■ Work item:
Return, exactly and in full, the lines of the records below starting at the one with "ring mcp: (130, 125)" and ending at the one with "thumb cmc: (303, 285)", and no other lines.

■ Data extracts:
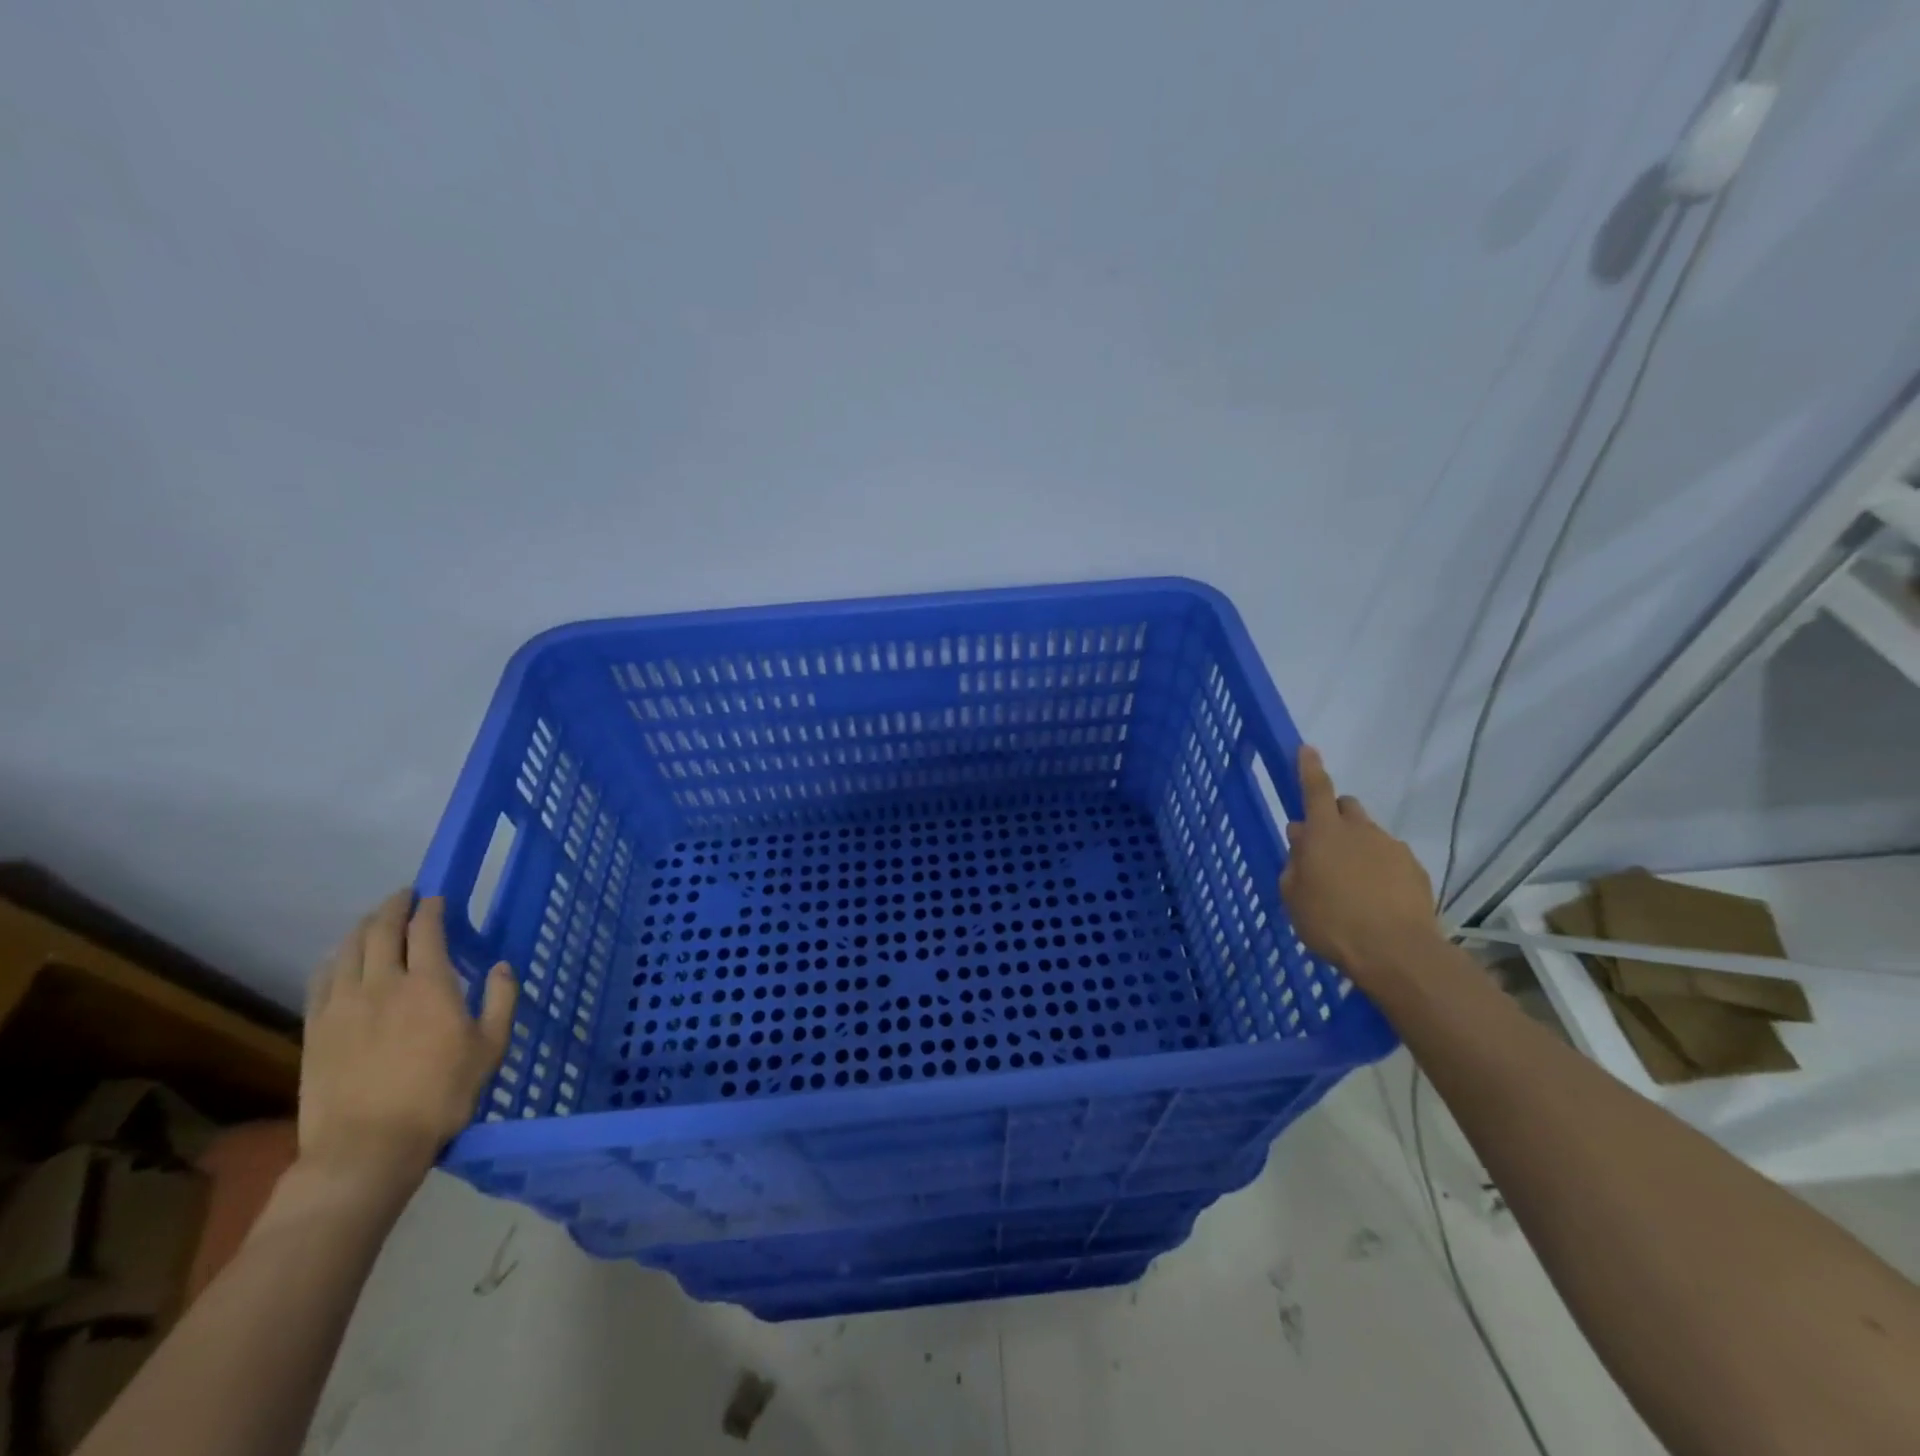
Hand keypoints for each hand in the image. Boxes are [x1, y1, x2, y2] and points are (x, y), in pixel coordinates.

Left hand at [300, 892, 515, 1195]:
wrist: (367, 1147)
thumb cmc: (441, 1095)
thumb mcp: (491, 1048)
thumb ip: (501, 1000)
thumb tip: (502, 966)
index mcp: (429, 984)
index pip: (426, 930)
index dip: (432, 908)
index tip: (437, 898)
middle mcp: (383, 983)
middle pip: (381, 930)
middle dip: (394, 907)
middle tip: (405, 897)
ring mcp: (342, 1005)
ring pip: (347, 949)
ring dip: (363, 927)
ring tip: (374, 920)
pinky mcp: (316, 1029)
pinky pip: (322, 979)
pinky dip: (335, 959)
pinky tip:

==

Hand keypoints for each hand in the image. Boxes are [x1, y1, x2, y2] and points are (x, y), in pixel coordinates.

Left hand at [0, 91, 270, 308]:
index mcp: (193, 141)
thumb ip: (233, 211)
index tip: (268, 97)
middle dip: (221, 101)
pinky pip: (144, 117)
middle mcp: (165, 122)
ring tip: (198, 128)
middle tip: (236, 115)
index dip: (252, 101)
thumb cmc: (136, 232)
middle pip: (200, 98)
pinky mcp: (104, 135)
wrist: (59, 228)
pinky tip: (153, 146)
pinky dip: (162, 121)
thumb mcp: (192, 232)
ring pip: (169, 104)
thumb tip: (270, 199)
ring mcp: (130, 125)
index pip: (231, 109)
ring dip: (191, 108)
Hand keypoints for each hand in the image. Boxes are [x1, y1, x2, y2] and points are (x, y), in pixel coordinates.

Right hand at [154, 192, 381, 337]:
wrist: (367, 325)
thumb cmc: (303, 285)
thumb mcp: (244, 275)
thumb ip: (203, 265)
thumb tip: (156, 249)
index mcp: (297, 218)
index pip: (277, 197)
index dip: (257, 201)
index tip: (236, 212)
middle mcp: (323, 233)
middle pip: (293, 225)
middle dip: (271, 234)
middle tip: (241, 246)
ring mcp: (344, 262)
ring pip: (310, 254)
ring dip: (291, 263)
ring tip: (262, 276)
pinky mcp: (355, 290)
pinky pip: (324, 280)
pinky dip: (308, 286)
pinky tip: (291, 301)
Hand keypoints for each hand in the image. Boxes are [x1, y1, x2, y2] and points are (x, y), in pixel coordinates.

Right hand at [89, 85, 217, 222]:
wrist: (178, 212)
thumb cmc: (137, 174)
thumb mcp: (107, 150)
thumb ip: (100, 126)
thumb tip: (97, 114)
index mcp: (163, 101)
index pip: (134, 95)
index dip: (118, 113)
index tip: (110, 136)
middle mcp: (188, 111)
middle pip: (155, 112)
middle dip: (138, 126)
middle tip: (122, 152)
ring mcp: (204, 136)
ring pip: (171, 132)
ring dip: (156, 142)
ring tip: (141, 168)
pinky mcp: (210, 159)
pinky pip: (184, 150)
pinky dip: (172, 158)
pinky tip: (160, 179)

■ Solution to the problem:
ring mcp: (130, 125)
index pip: (231, 109)
ring dip: (191, 108)
Hand keypoints for each hand in the image. Boxes are [x1, y1, x2, y2] and points are (x, y), in pixel coordinates.

Right hand at [154, 192, 381, 337]:
wrist: (367, 325)
thumb cmc: (303, 285)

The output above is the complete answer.